OPINIÓN

Treinta y ocho segundos

Maldigo todo el agua del mundo y me avergüenzo de estar seco y de esta vida esperando que llegara el viernes; de todas las veces que malgasté el tiempo queriendo que pasara, que amaneciera o que anocheciera

FRANCISCO APAOLAZA

Mi madre teme a las serpientes y a las riadas. Recuerdo una pesadilla que contaba a veces en la que subía el nivel del agua en San Sebastián y ella y mi padre se montaban en una barquita y navegaban entre aquel diluvio universal. Remaban hasta la cima de alguna montaña convertida en isla. Dentro de ese pequeño arca me llevaban a mi de niño, porque siempre somos niños en los sueños de nuestras madres.

Recuerdo aquel sueño ajeno este día que está hecho todo entero de la noche de Mallorca y que transita atrapado en un remolino de piedras, de troncos y de coches. Allá va aquella madre que logró sacar a sus dos hijos antes de ahogarse dentro del vehículo. Nadie sabe dónde está el tercero crío, un chaval de cinco años al que el destino, que a veces es un cerdo, preparó ayer una cunita en algún rincón entre el lodo y las ramas. Baja por la calle de esta columna el anciano al que el frío del agua sorprendió en el sótano y que no pudo escapar de la marea. Un poco más allá, dos turistas británicos se suben al último taxi de su vida y cuando los imagino, suenan las teclas como pies golpeando los cristales de las ventanillas.

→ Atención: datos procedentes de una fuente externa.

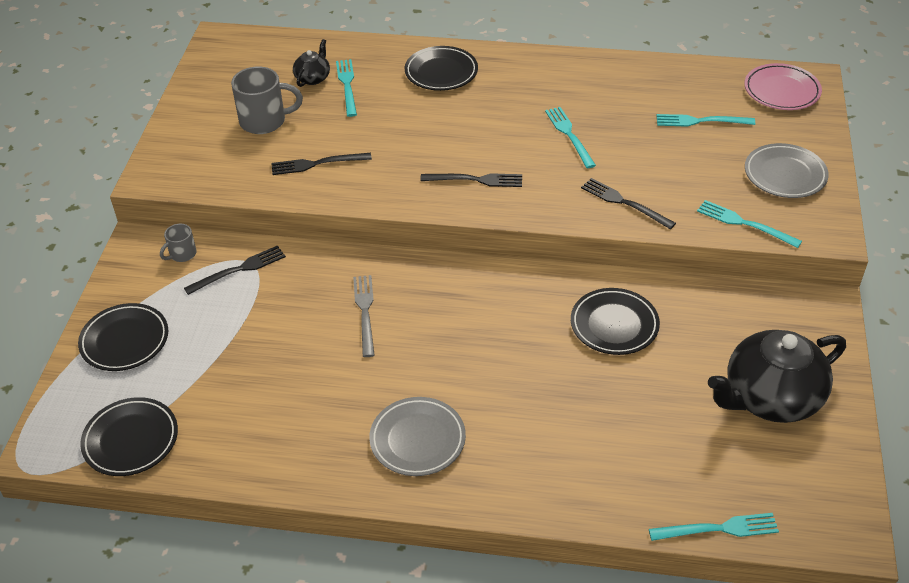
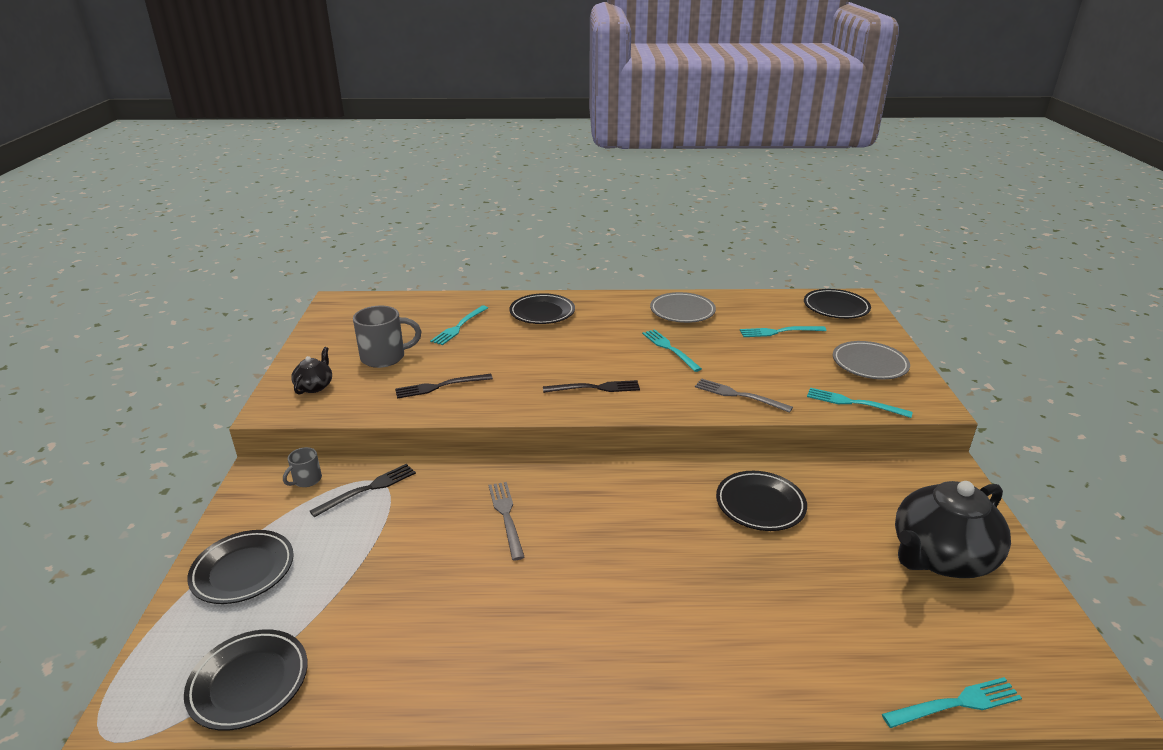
camera: 10 degrees left, 15 degrees down
black teapot [293,39,330,87] -> black teapot moved to [291,347,332,395]
turquoise fork [336,59,357,117] -> turquoise fork turned 135 degrees counterclockwise [430,306,488,345]
grey plate [369,397,466,476] -> grey plate moved to [650,292,716,323]
black fork [581,178,676,229] -> grey fork [695,378,793,413]
pink plate [744,63,822,110] -> black plate [804,289,871,319]

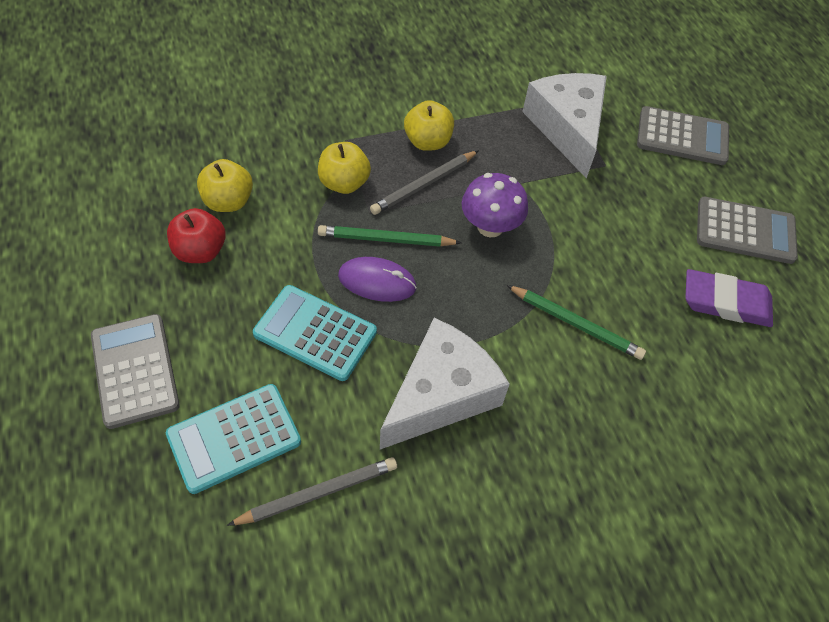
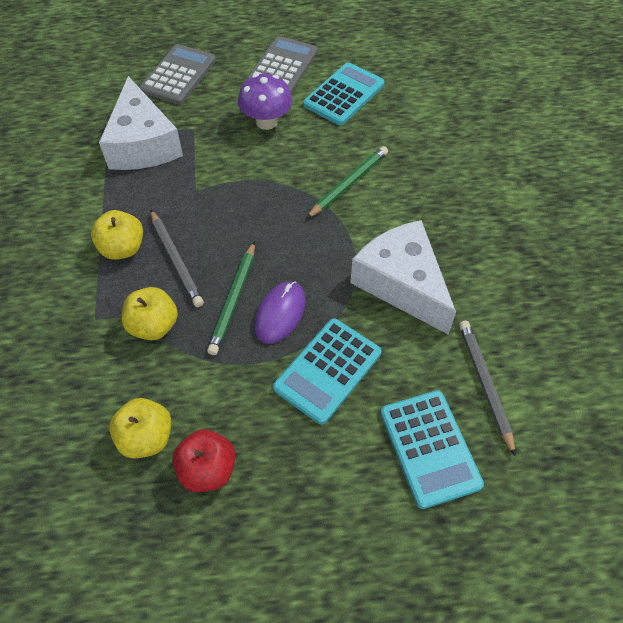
camera: 75 degrees left, 0 degrees up
grey calculator [91,314,180,429] -> none
purple mushroom [462,173,528,237] -> purple mushroom moved to [238,74,292,130]
white cheese [522,73,607,178] -> white cheese turned 105 degrees counterclockwise [99,76,183,170]
purple eraser [685,269,773,327] -> turquoise calculator [303,62,385,125]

Junto a este palacio de Bilbao contemplo pasar el agua oscura, mansa y fresca de la ría que serpentea la ciudad como una boa entre los juncos. Delante de mí, el camarero del café Iruña prepara un café templado y, antes de posar el platillo sobre la barra, su bayeta dibuja en el mármol -de la vitrina al servilletero- un arco iris de humedad que tarda en secarse exactamente treinta y ocho segundos. Vivimos instalados en lo eterno, pero somos un soplo de polvo en un rincón de un universo olvidado. Existimos en un parpadeo. Hablaremos en términos absolutos del bien y del mal y de los mandatos divinos de los pueblos elegidos. Torra abrirá los mares en La Junquera, Casado colgará una banderita en el balcón de Génova, Sánchez se subirá en un avión del Ala 14 y los policías posarán su mano sobre la nuca de los ex vicepresidentes detenidos mientras entran en los coches zeta. Cada uno de nosotros pensará que carga en sus hombros con el peso de los días y del destino de los hombres, pero en la línea del tiempo de las cosas que existen, toda la historia de nuestra especie durará los treinta y ocho segundos que tarda en secarse el agua de la bayeta sobre la barra del Iruña de Bilbao.

Maldigo todo el agua del mundo y me avergüenzo de estar seco y de esta vida esperando que llegara el viernes; de todas las veces que malgasté el tiempo queriendo que pasara, que amaneciera o que anocheciera. Me sonroja ahora hasta tenderete escandaloso de voces y de risas y de chapoteos que montan mis hijas cuando juegan en la bañera a esta misma hora en la que, calculo, se debe estar llenando la casa de un dulce olor a jabón. Dicen que hacen falta seis centímetros de agua para arrastrar a un hombre en una riada. Dicen que somos agua. Por todas partes, agua.